Im März 2016 meinte der Sondergesandte der UN, Nicholas Haysom, dass es bereits als Erfolg zu werten sei, wenn Afghanistan am Ende des Jahres überhaupt noch existieren würde.  In der vorliegenden Bürgerkriegssituation ist es für Männer schlicht und einfach nicht möglich, politisch neutral zu sein. Frauen werden zwar nicht als politische Akteure gesehen, aber meist die gesamten Familien der politischen Gegner verfolgt. Die Kriegsstrategie der Taliban beruht zudem nicht nur auf Machtdemonstration durch Anschläge auf Prestigeeinrichtungen wie Botschaften sondern richtet sich auch mit landesweiten Terrorakten gezielt, die sich gezielt auf das zivile Leben richten. Damit wird das Sicherheitsgefühl der Bevölkerung  direkt untergraben, während gleichzeitig kaum öffentliche Empörung im Westen evoziert wird.  Während einige deutsche Gerichte dieses Fehlen von staatlichen Strukturen so auslegen, dass dies auch Möglichkeiten zum Untertauchen bietet, macht die chaotische Situation Verfolgung politischer Gegner jedoch nicht uneffektiv. Soziale Kontrolle und zwischenmenschliches Misstrauen machen es für Fremde und Rückkehrer nahezu unmöglich, Fuß zu fassen.

Stahlmann zeigt auf, wie Europa-Rückkehrer ganz besonders gefährdet sind. Zum einen sehen die Taliban die Flucht nach Europa als „Überlaufen zum Gegner“ an. Aber auch in der Zivilgesellschaft gibt es viele Vorbehalte, den Rückkehrern wird Apostasie durch Verwestlichung unterstellt. Zudem wird angenommen, dass sie straffällig geworden sind – was auch an der Rhetorik deutscher Politiker liegt, die mehrfach betonten, dass hauptsächlich Gefährder ausgewiesen werden. Rückkehrer sind so stark stigmatisiert und können meist nicht auf den Rückhalt ihrer Familie setzen, da diese sonst auch Verfolgung ausgesetzt ist. Auch wird ihnen Reichtum unterstellt, was sie wiederum der organisierten Kriminalität ausliefert. Gleichzeitig ist staatlicher Schutz durch Polizei nicht wirksam. Eine Kombination aus Unfähigkeit, Korruption, Angst und der Tatsache, dass viele Kriegsverbrecher immer noch Macht und Posten inne haben, macht die Polizei oft handlungsunfähig.
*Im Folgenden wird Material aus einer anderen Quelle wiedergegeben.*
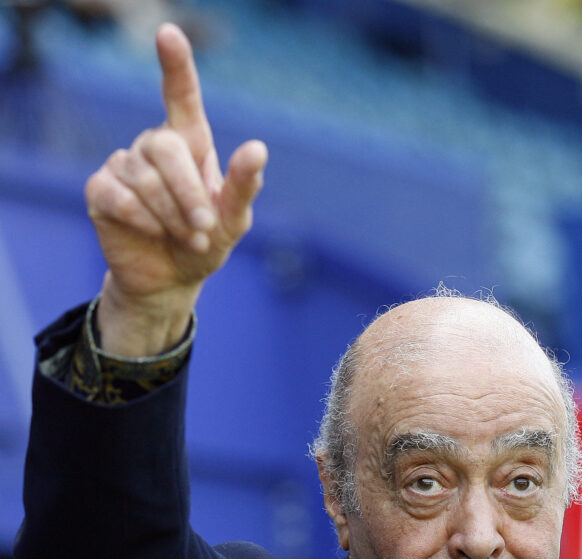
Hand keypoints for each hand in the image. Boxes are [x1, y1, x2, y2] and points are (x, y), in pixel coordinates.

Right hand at [85, 23, 266, 355]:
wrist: (171, 280)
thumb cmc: (205, 243)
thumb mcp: (233, 220)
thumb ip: (243, 187)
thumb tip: (258, 148)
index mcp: (190, 144)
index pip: (181, 96)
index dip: (176, 66)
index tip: (168, 34)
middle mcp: (154, 146)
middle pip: (165, 147)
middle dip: (188, 193)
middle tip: (202, 226)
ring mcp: (124, 166)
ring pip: (144, 179)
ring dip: (171, 215)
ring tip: (186, 237)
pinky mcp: (101, 191)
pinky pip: (120, 197)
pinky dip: (143, 220)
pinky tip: (153, 232)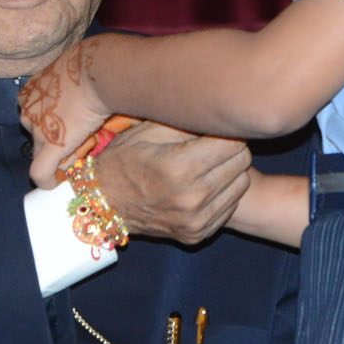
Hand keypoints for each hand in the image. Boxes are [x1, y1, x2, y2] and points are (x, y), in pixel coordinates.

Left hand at [20, 41, 111, 186]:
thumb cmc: (92, 64)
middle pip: (36, 134)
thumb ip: (71, 82)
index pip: (33, 114)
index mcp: (31, 91)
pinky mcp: (50, 146)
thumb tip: (87, 86)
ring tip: (81, 150)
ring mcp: (37, 129)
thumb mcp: (72, 68)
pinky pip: (40, 172)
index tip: (68, 124)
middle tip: (79, 138)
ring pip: (41, 153)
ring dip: (58, 155)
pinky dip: (47, 180)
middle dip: (54, 140)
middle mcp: (27, 110)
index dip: (50, 123)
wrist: (98, 71)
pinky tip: (56, 183)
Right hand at [92, 121, 251, 245]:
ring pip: (241, 183)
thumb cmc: (124, 159)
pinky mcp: (198, 235)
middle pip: (242, 161)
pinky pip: (230, 206)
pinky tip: (201, 185)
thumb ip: (187, 119)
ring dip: (229, 171)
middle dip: (230, 148)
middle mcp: (192, 199)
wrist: (101, 205)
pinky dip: (221, 194)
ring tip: (205, 164)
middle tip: (210, 144)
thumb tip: (220, 109)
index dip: (227, 130)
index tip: (214, 128)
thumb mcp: (148, 130)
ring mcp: (196, 221)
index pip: (234, 142)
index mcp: (180, 168)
Laut Stahlmann lag 2015 der Personalschwund der afghanischen Sicherheitskräfte durch Tod, Verbrechen und Desertation bei 30%. Hinzu kommt die prekäre wirtschaftliche Lage mit einer Arbeitslosigkeit in den Städten von 80%, so dass traditionelle familiäre Solidarität wesentlich weniger wirkungsvoll ist. Auch hier stehen junge, alleinstehende Männer ganz unten auf der traditionellen Prioritäten, was soziale Unterstützung angeht.
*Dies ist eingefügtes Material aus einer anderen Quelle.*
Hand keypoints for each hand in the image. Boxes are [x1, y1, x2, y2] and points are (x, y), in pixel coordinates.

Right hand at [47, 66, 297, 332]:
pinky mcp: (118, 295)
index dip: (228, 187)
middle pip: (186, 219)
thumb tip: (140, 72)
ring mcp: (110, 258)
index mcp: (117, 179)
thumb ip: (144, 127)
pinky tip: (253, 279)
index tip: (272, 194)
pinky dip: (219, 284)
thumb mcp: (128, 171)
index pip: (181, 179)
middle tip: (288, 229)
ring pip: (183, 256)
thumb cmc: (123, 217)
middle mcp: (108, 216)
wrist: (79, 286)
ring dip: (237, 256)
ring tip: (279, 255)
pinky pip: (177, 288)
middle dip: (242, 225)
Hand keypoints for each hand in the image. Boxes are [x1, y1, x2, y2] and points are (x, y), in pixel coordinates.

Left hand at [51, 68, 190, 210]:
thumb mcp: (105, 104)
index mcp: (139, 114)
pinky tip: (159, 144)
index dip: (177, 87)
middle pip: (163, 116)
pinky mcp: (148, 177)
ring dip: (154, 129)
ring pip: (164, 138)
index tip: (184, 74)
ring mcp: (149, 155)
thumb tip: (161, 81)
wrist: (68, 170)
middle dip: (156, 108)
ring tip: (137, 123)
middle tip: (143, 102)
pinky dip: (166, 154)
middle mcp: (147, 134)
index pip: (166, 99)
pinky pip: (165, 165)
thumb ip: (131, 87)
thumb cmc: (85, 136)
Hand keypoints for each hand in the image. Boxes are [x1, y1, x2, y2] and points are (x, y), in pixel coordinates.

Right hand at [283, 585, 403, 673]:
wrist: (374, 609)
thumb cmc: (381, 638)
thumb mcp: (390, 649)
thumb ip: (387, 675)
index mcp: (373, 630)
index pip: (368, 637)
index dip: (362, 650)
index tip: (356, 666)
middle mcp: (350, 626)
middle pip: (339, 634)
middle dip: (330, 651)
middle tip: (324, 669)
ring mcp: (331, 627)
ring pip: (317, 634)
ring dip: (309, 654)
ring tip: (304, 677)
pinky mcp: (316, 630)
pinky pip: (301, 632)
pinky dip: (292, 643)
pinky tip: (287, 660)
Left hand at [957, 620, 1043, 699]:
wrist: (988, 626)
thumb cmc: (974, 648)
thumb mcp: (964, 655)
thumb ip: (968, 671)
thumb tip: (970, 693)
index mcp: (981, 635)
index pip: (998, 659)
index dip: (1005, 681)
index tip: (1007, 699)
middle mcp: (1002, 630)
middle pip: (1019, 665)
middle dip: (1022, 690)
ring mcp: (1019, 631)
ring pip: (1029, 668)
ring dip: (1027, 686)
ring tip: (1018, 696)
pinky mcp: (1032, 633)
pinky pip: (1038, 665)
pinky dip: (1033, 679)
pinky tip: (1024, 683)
Die Referentin macht deutlich, dass sie es für unverantwortlich hält, Afghanistan als sicheres Herkunftsland einzuordnen. An Afghanistan werden ihrer Meinung nach viele grundsätzliche Fragen der deutschen Asylpolitik verhandelt, ebenso, wie die Geflüchteten des Landes immer wieder Spielball von medienwirksamer politischer Taktik werden. Dabei ist eine Wiederintegration in die afghanischen sozialen Netze praktisch nicht möglich. Stahlmann hält den Kontakt zwischen Deutschen und Geflüchteten für essentiell, um erstere besser auf die Problematik aufmerksam zu machen und letztere über spezialisierte Hilfseinrichtungen zu informieren. Bei Gerichtsverfahren wird über die Hälfte der Bescheide von Afghanen als falschnegativ aufgehoben, so dass es sich lohnt, sich für Einzelschicksale einzusetzen. Das wichtigste sei, nicht in Gleichgültigkeit zu verfallen.